Extending the Reach of Proficiency Testing

Building on the success of the XTPT program, CDC collaborated with the TB Supranational Reference Laboratory in Uganda (SRL-Uganda) and the National TB Reference Laboratory (NTRL) in Vietnam. By 2019, with CDC’s support, these independent programs began serving as regional DTS production and XTPT program training centers to increase their reach to nearby countries.

As of today, each regional center has gone on to tremendous success. CDC and SRL-Uganda have trained Botswana, Kenya, Malawi, and Nigeria on PT program development, while SRL-Uganda trained an additional seven countries (Benin, Ethiopia, Mozambique, South Sudan, Tanzania, Zambia, and Zimbabwe) during the COVID-19 pandemic. In addition, the Vietnam NTRL began providing regional PT support to Laos, Myanmar, and the Philippines, and later added support for Bangladesh and Papua New Guinea. They also began training the Philippines to establish their own program which provides support for more than 900 laboratories.

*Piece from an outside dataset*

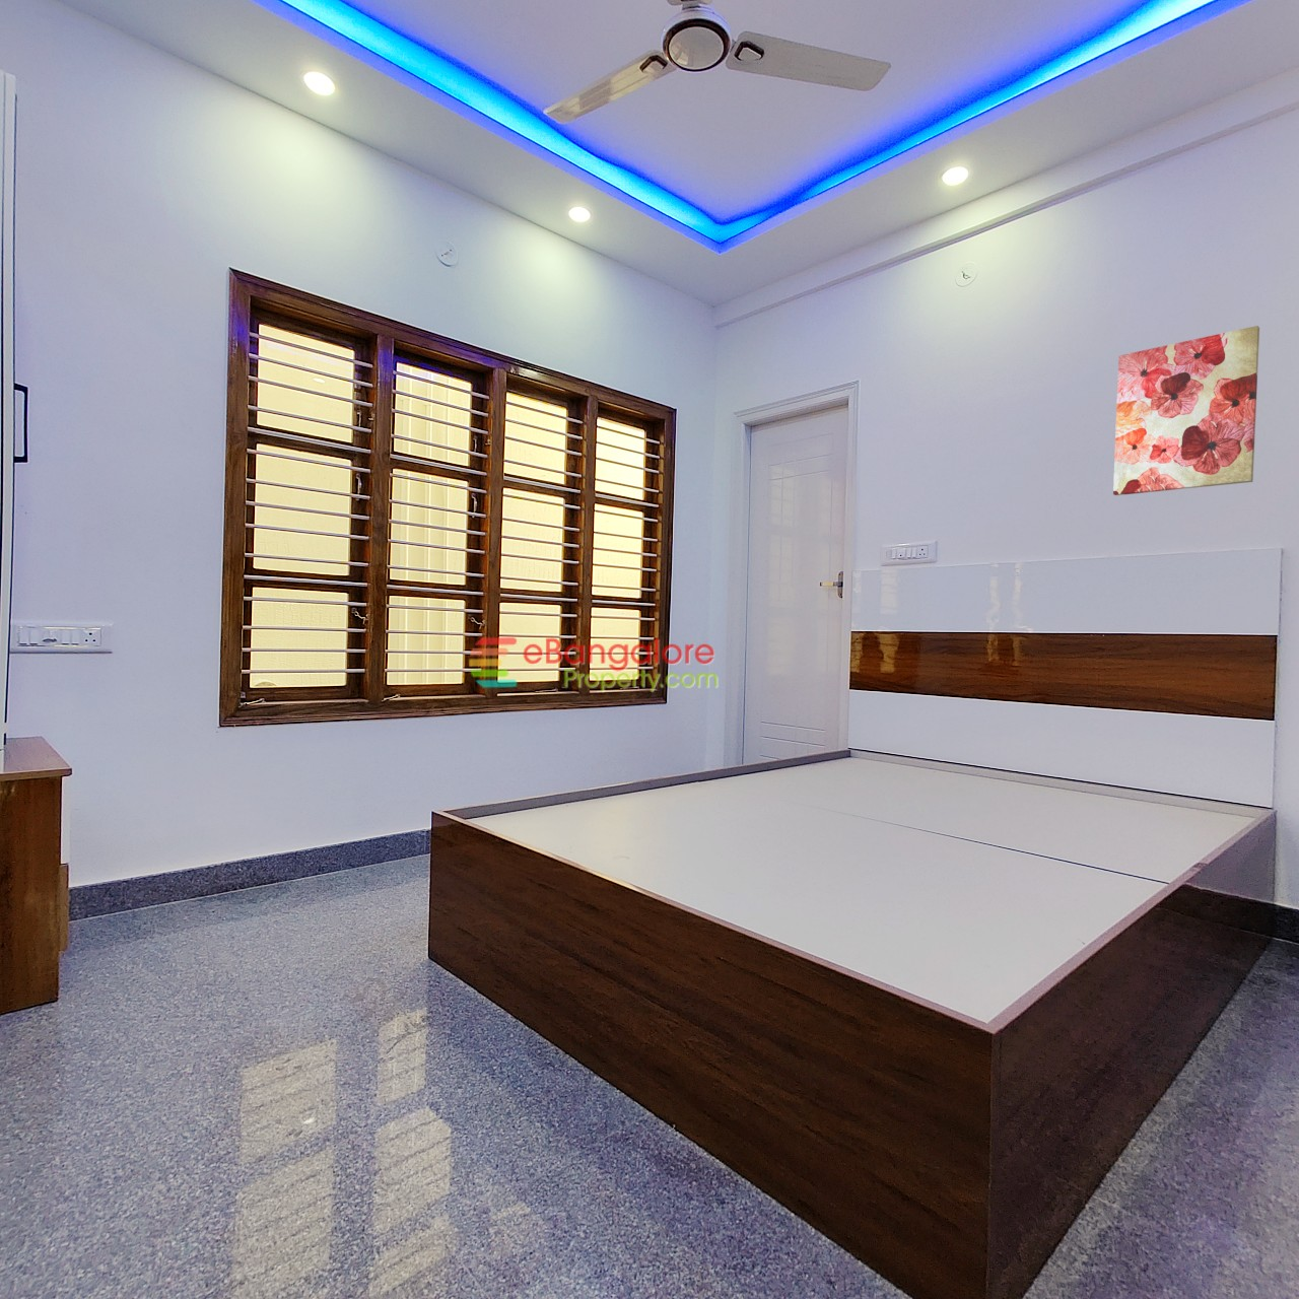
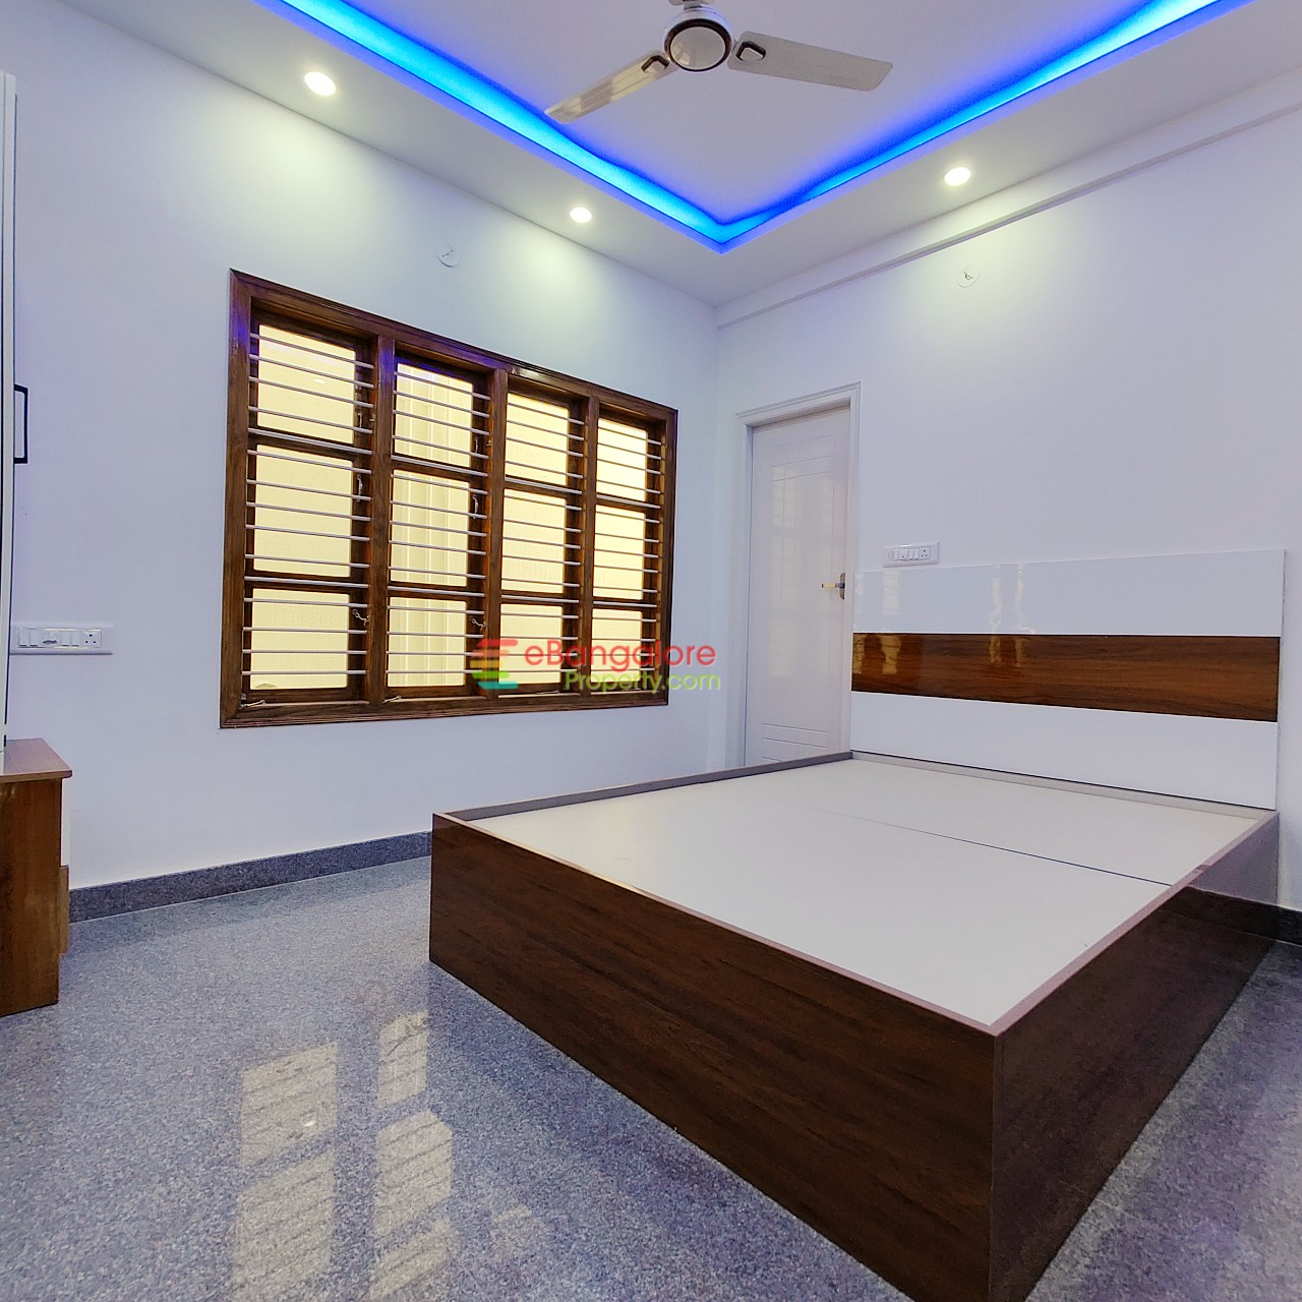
- wall art [1112,325,1261,496]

“We are glad to give a hand in supporting other countries, which also helps support Vietnam. Together, we will END TB,” said Dr. Nguyen Van Hung, director of the Vietnam NTRL.

To support the expansion of PT program establishment and facilitate sharing of successes, challenges, and lessons learned, CDC has also collaborated with the African Field Epidemiology Network (AFENET) to establish the world’s first proficiency testing Community of Practice (COOP) in the African region. Virtual and video-enhanced COOP calls were held biweekly for countries and programs to cross-share their successes, best practices, and solutions to challenges and participate in technical learning sessions; all supported by University of New Mexico’s Project ECHO technology.

Caption: A Xpert TB Proficiency Testing program sample kit that includes CDC-developed Dried Tube Specimens and instructions and is shipped to CDC-supported testing sites around the world (photo credit CDC ILB).

XTPT’s Program Successes

In just 10 years, XTPT has transformed from a new, innovative CDC global public health service to a multi-region, sustainably-funded, locally-led PT operation in 17 countries around the globe. The program has helped to assess and improve the quality and capacity of TB and DR-TB testing services globally, helping to find and accurately diagnose cases for improved TB control. In the decade since the program was first piloted, CDC has shipped 11,855 PT panels and nearly 60,000 dried tube specimens to DR-TB testing sites. In 2022 alone, the programs participating in the African COOP enrolled over 2,200 Xpert TB testing sites and distributed over 4,400 PT panels. COOP results indicate that 93% of participating sites achieved a satisfactory score, showcasing a high level of accuracy in reporting across the diagnostic testing sites and identifying gaps where improvements can be made.

Building Capacity for New PT Programs

The World Health Organization continues to endorse new molecular diagnostic tests that will need corresponding PT programs so laboratories can assess the accuracy of their services. To meet this need, CDC is assessing and optimizing DTS sample preparation for new testing methods and working on transferring these technological advances to partner countries. CDC is also working with partners to develop a new virtual training course to help meet the increasing demand for program support. The course will allow countries to develop DTS and design their independent PT programs in real time, supporting countries to establish and customize these new services for their unique settings.

CDC continues to build support for testing and quality assurance programs in high-burden partner countries to ensure patients worldwide have access to accurate TB diagnostic test results. CDC’s proficiency testing program is an innovative example of how one country cannot end TB alone. Through collaborative partnerships and thoughtful advances in scientific technology, we can support countries in utilizing limited resources to detect critical diseases more accurately and reliably.